**What is being asked**
Reproduce the records that follow in full, excluding any picture they contain.
== The data ==
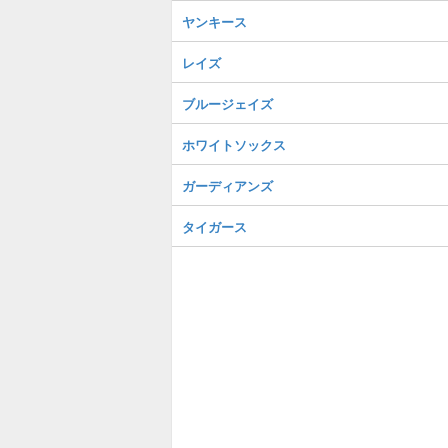
ヤンキース
レイズ
ブルージェイズ
ホワイトソックス
ガーディアンズ
タイガース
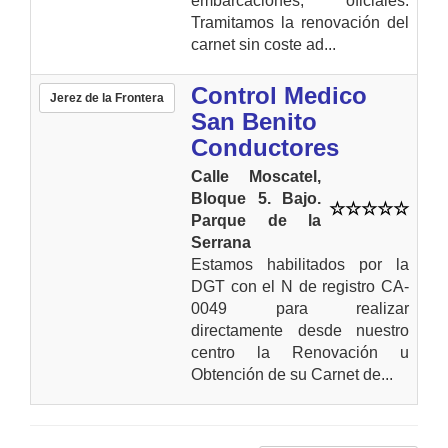
embarcaciones, oficiales.
Tramitamos la renovación del
carnet sin coste ad...
Control Medico
Jerez de la Frontera
San Benito
Conductores
Calle Moscatel,
Bloque 5. Bajo.
Parque de la
Serrana
Estamos habilitados por la
DGT con el N de registro CA-
0049 para realizar
directamente desde nuestro
centro la Renovación u
Obtención de su Carnet de...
===
**Answer section**
ヤンキース
レイズ
ブルージェイズ
ホワイトソックス
ガーディアンズ
タイガース
embarcaciones, oficiales.
Tramitamos la renovación del
carnet sin coste ad...
Control Medico
Jerez de la Frontera
San Benito
Conductores
Calle Moscatel,
Bloque 5. Bajo.
Parque de la
Serrana
Estamos habilitados por la
DGT con el N de registro CA-
0049 para realizar
directamente desde nuestro
centro la Renovación u
Obtención de su Carnet de...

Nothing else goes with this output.